## PROBLEMS TO SOLVE
a: Quote the passage on driving in Ireland and poker word for word, between "The challenge I" and "of the road!", inclusive.
b: According to the passage on driving in Ireland and poker, how many years has the writer been driving?

## READING PASSAGE
....
The challenge I faced was driving. Now, I have been driving for twenty years, so operating a vehicle isn't an extraordinary challenge in itself. Having visited Ireland many times in the past, I was familiar with the aggressive style of driving, the winding roads and mostly manual transmissions. Those things didn't intimidate me, what I was most concerned about was driving on the left hand (or 'wrong' side) of the road!
From the moment I got into the driver seat and reached with my left hand to the gear shift, until I parked the car and turned the ignition off at the car return, I was focused. Undoubtedly, while driving in Ireland, I demonstrated more focus and attention than when driving at home. My intentional focus reminded me how easy it is to fall into routine and become complacent with daily activities. I knew that while driving on the left, if I didn't pay close attention it would be easy for me to fall into routine and wind up on the right hand side of the road.
Poker is no different. You can play your best game the same way you played it yesterday and make 'auto-pilot' moves. While those moves will work the majority of the time, is that good enough?
The realization I came to while driving on the left was that I play on 'auto-pilot' all too often, whether distracted by the television or various forms of social media. In an attempt to combat that, I have been choosing to play from the mobile app with greater frequency. Ironically, despite the freedom it gives me to move about, I have found that end up committing more to one or two tables and don't digress as often. It is these sessions where I really focus and keep my brain active and poker minded. In turn, these sessions don't feel like such a grind because my mind is busy. Those inevitably end up being the days of which I am most proud and I often achieve my highest goals.
It feels good to challenge yourself to make sure you are constantly paying attention and thinking about each action. Strengthen and build new neural pathways! Take a new approach to your current game. Try a new game....just not while driving!
....
(Extracted data entries)
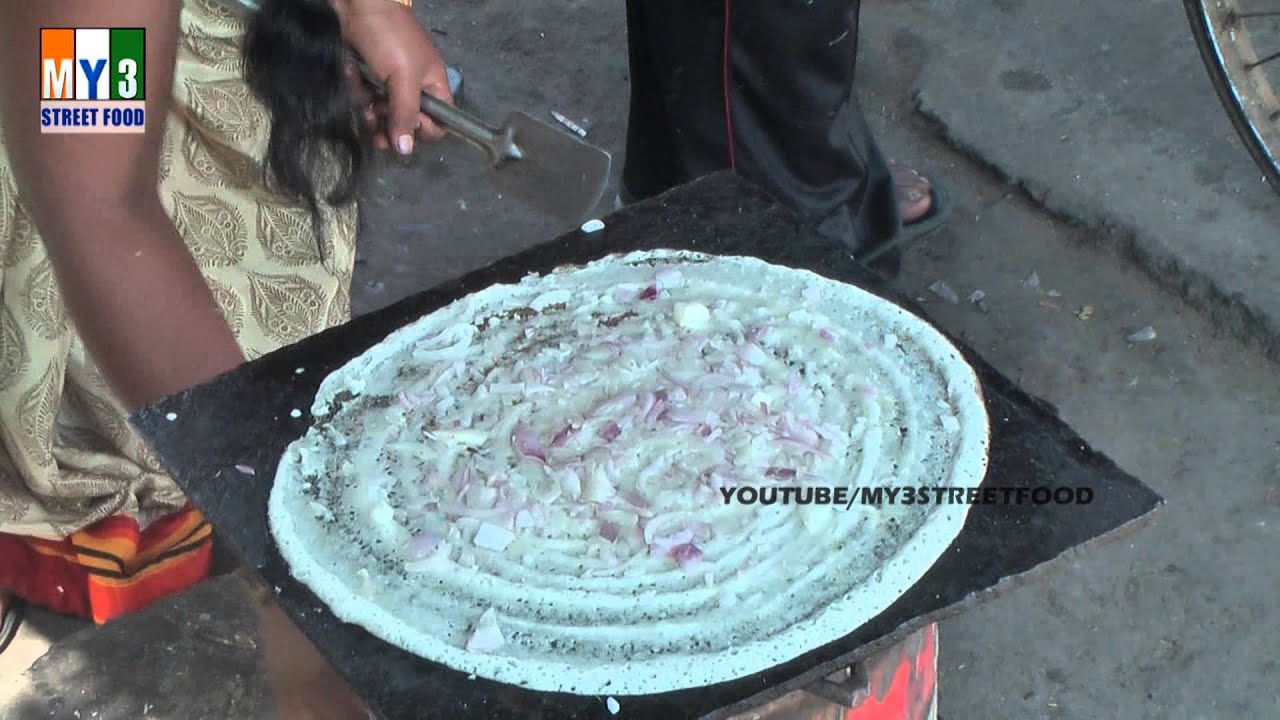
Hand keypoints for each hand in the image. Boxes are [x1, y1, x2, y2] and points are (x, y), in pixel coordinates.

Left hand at [335, 0, 451, 153]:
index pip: (439, 122)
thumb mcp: (403, 77)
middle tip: (376, 127)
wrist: (358, 4)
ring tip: (363, 104)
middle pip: (406, 123)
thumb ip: (406, 114)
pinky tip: (353, 79)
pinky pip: (365, 98)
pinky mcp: (367, 77)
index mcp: (433, 85)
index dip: (424, 130)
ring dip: (370, 112)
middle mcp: (413, 88)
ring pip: (382, 114)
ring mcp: (389, 83)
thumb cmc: (390, 38)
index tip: (406, 126)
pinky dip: (357, 92)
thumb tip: (406, 151)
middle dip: (390, 127)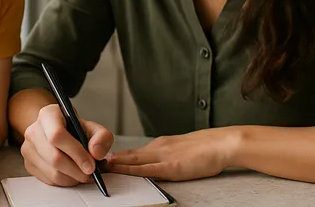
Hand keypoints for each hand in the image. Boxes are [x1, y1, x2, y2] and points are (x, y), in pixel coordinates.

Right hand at [20, 104, 113, 186]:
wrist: (58, 132)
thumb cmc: (75, 129)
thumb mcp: (93, 128)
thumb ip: (101, 137)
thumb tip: (96, 153)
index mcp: (48, 115)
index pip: (57, 135)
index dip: (76, 152)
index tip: (91, 165)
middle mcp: (33, 130)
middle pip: (54, 157)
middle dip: (77, 170)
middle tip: (91, 173)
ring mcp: (28, 148)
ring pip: (52, 172)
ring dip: (72, 178)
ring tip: (83, 173)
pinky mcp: (28, 164)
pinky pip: (48, 180)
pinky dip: (64, 182)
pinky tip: (72, 174)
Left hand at [106, 128, 236, 180]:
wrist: (221, 143)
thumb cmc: (207, 148)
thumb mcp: (183, 148)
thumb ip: (169, 154)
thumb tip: (159, 161)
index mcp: (162, 144)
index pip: (135, 152)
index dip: (119, 156)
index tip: (104, 160)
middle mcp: (158, 148)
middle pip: (129, 155)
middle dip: (111, 160)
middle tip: (93, 163)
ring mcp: (163, 156)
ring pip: (133, 161)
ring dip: (116, 164)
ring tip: (100, 167)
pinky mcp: (170, 166)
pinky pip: (146, 169)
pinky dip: (131, 171)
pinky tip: (121, 172)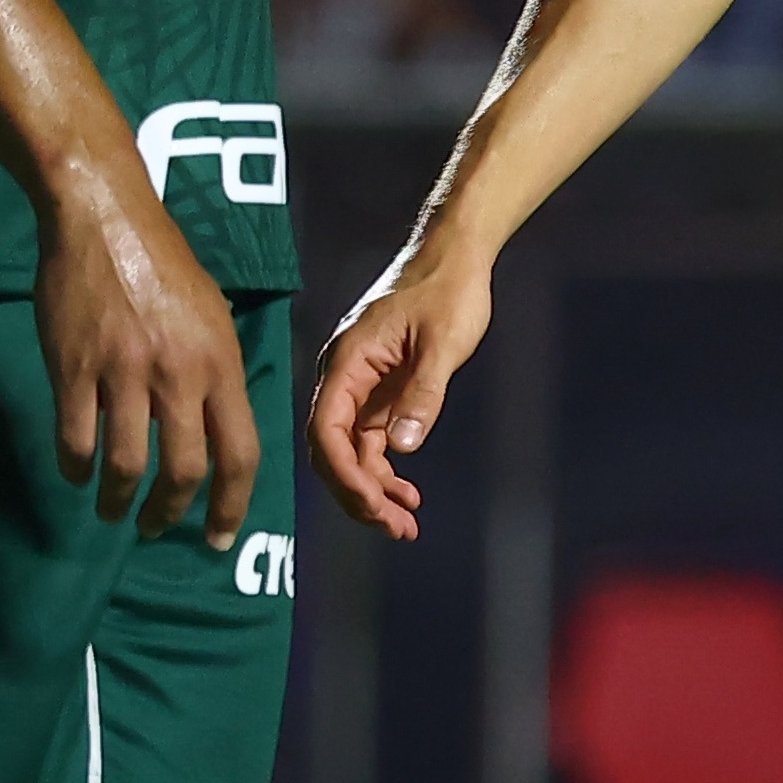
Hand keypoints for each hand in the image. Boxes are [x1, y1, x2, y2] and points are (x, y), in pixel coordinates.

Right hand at [35, 164, 257, 548]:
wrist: (103, 219)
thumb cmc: (161, 262)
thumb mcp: (211, 314)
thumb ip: (214, 372)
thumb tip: (215, 430)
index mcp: (221, 361)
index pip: (240, 451)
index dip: (231, 505)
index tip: (217, 538)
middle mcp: (179, 372)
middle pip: (184, 471)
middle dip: (170, 514)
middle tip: (156, 529)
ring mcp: (124, 372)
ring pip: (125, 465)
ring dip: (117, 501)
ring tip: (111, 511)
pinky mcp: (74, 369)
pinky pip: (75, 440)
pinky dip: (75, 469)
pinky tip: (76, 473)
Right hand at [308, 247, 493, 540]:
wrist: (455, 254)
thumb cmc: (448, 289)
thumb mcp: (442, 343)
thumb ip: (422, 394)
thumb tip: (401, 448)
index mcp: (347, 362)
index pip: (327, 432)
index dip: (345, 476)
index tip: (375, 505)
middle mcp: (344, 376)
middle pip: (333, 450)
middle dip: (358, 494)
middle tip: (396, 528)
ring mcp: (360, 384)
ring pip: (352, 450)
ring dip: (373, 489)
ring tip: (405, 524)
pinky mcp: (379, 388)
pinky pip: (370, 439)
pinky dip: (385, 468)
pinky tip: (406, 492)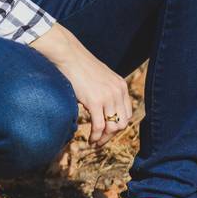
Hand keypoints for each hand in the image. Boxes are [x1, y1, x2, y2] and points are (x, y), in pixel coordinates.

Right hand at [29, 23, 132, 147]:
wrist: (69, 55)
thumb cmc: (80, 66)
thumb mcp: (101, 78)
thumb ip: (107, 91)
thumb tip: (103, 109)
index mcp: (121, 86)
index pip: (127, 114)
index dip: (117, 126)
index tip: (107, 132)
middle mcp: (118, 91)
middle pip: (122, 123)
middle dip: (111, 135)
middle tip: (101, 141)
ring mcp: (107, 97)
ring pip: (112, 128)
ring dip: (104, 139)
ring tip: (95, 142)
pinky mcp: (95, 101)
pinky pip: (99, 127)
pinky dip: (96, 137)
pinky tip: (90, 139)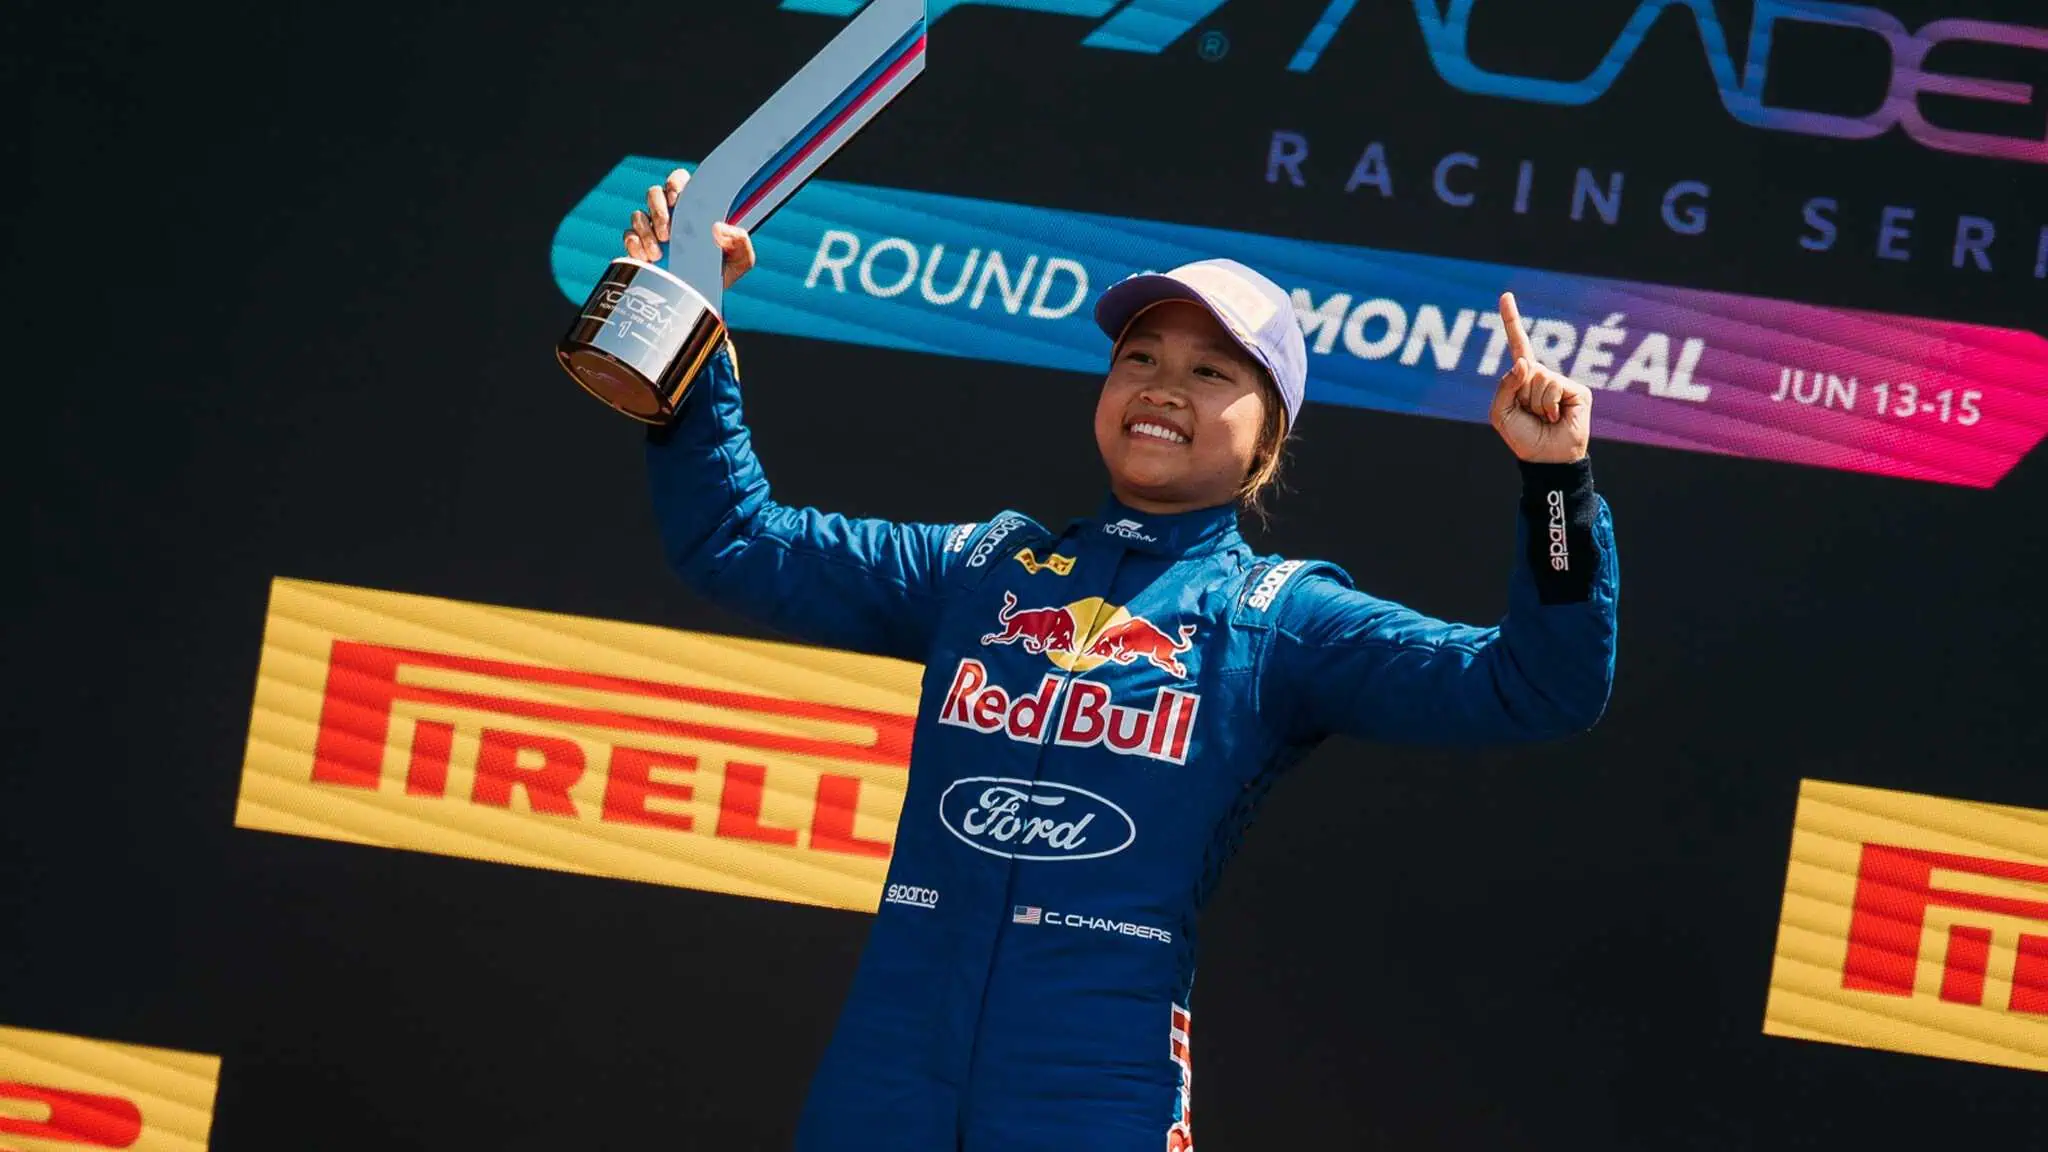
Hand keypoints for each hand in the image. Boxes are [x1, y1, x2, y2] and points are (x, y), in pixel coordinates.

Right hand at [623, 168, 756, 289]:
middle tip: (667, 234)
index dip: (674, 184)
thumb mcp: (741, 258)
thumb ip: (739, 241)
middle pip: (653, 193)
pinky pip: (628, 236)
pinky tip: (645, 258)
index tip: (676, 200)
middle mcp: (671, 214)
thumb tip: (718, 228)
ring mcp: (652, 229)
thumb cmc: (724, 271)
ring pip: (638, 215)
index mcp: (693, 208)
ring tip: (658, 253)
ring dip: (645, 231)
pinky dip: (633, 245)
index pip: (679, 181)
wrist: (705, 297)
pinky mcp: (640, 246)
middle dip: (657, 210)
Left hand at [1489, 292, 1590, 463]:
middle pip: (1524, 368)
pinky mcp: (1577, 390)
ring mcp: (1561, 382)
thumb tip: (1525, 362)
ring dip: (1535, 403)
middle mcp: (1543, 376)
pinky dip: (1547, 406)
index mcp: (1523, 378)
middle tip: (1530, 415)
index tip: (1505, 295)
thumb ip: (1505, 386)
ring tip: (1543, 418)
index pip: (1518, 344)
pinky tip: (1555, 417)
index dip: (1512, 320)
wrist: (1546, 459)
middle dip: (1521, 395)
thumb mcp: (1500, 413)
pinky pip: (1552, 387)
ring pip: (1538, 378)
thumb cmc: (1523, 437)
....
## TASK RESULTS
a:
The challenge I faced was driving. Now, I have been driving for twenty years, so operating a vehicle isn't an extraordinary challenge in itself. Having visited Ireland many times in the past, I was familiar with the aggressive style of driving, the winding roads and mostly manual transmissions. Those things didn't intimidate me, what I was most concerned about was driving on the left hand (or 'wrong' side) of the road!

b: Twenty years.